Il più facile mimetismo dei regimi nazionalistici e dei loro portavoce è la completa indifferenza nei confronti del destino delle persone che in suo nome vengono uccise e di quelle che sono sopravvissute, costrette ad un'eterna afflizione. Le loro vite vengono disumanizzate e le vittime private di qualsiasi importanza, perché rappresentano quell'“altro“ indesiderato nella nazione.

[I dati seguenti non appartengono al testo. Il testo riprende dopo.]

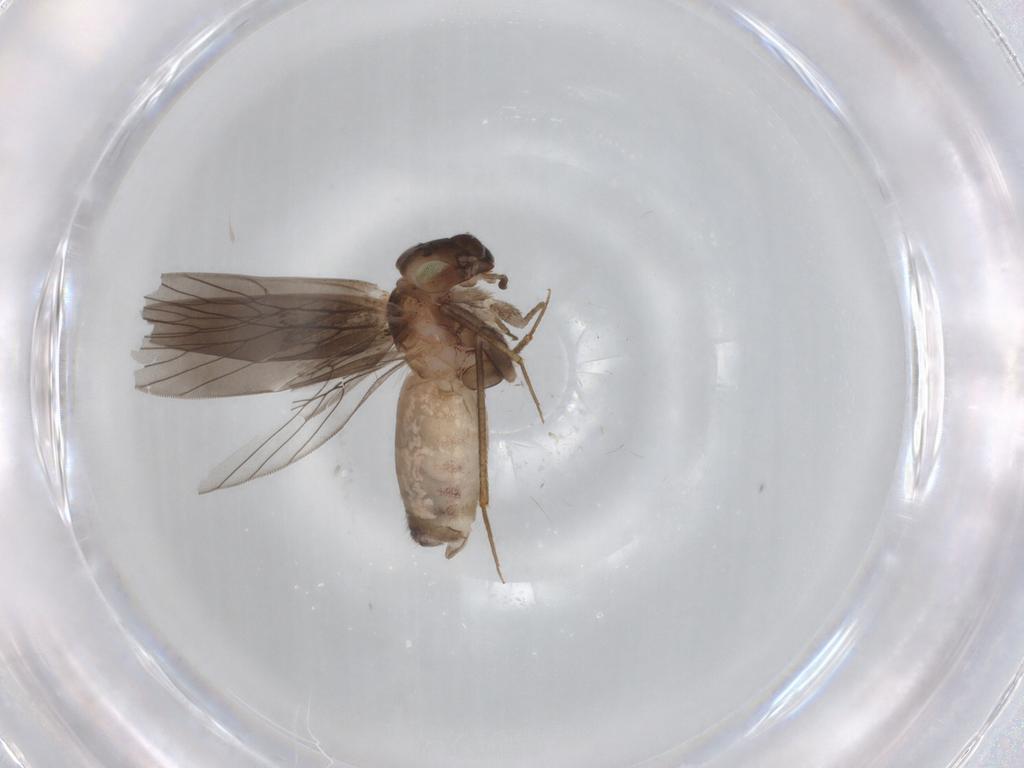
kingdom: Animalia
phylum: Arthropoda
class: Insecta
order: Psocodea
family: Lepidopsocidae
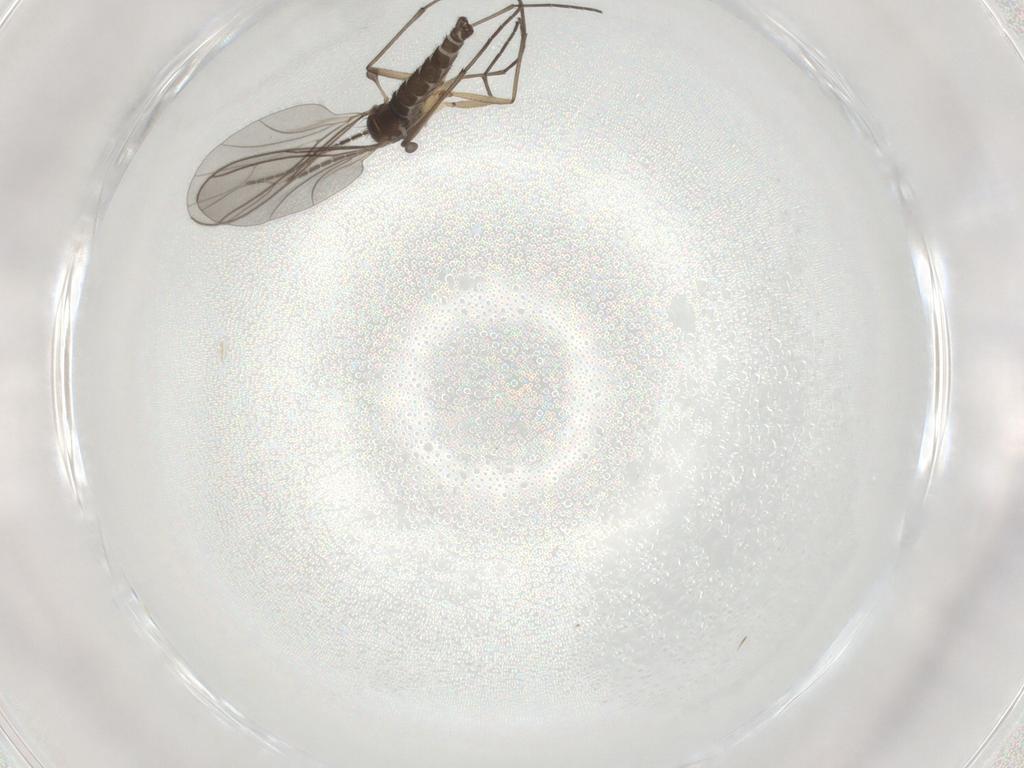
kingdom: Animalia
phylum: Arthropoda
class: Insecta
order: Diptera
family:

La successiva conseguenza, se non passa la versione negazionista, è la relativizzazione del crimine. Questa trova sempre dei sostenitori, perché in qualche modo “alleggerisce” il peso del crimine incontestabile, commesso “nel nome del popolo”. Si tratta del “noi abbiamo fatto questo, ma loro ci hanno fatto questo e anche questo...” Siamo allora in qualche modo tutti uguali, redenti dal male, uguali, perché “così è la guerra”.
A Trieste questo non è accaduto. Il confronto ha mostrato la maturità e la conoscenza di parte dei partecipanti che non hanno permesso che venissero accettate tesi relativiste né tanto meno la balcanizzazione della scena pubblica. Ciò significherebbe esportare il conflitto dal Paese all’estero, in un altro stato. E per chiarire se si è trattato di genocidio oppure no, è stato sufficiente produrre l’atto d’accusa con cui il TPI – Tribunale Internazionale dell’Aja - ha accusato dei criminali di guerra serbo-bosniaci, tra cui Radoslav Krstić e cinque altri ufficiali, per “genocidio e crimini contro l’umanità”.
Confrontarsi con la responsabilità del crimine commesso nel nome della propria etnia e nel nome di un sogno (leggi: deliri nazionalistici) sui “puri” e grandi stati nazionali resta uno dei compiti più difficili nel cammino di qualsiasi progetto di catarsi e di riconciliazione.
E infine, ricordiamo la risposta che sul tema del genocidio in Bosnia ha dato Latinka Perović al settimanale di Sarajevo “Dani” ancora nel lontano 2002 (v.Dani, n.277):
“Non c’è dubbio che si tratti di genocidio e di pulizia etnica. Entrambi sono legati al programma di realizzazione di veri e propri stati nazionali su base etnica e di distruzione di tutto ciò che si incontra sul cammino. Non si può spiegare in altro modo, per questo si tace. Il crimine non viene considerato tale, ma strumento di una politica, che è stata sconfitta solo nei fatti, ma non a livello mentale”.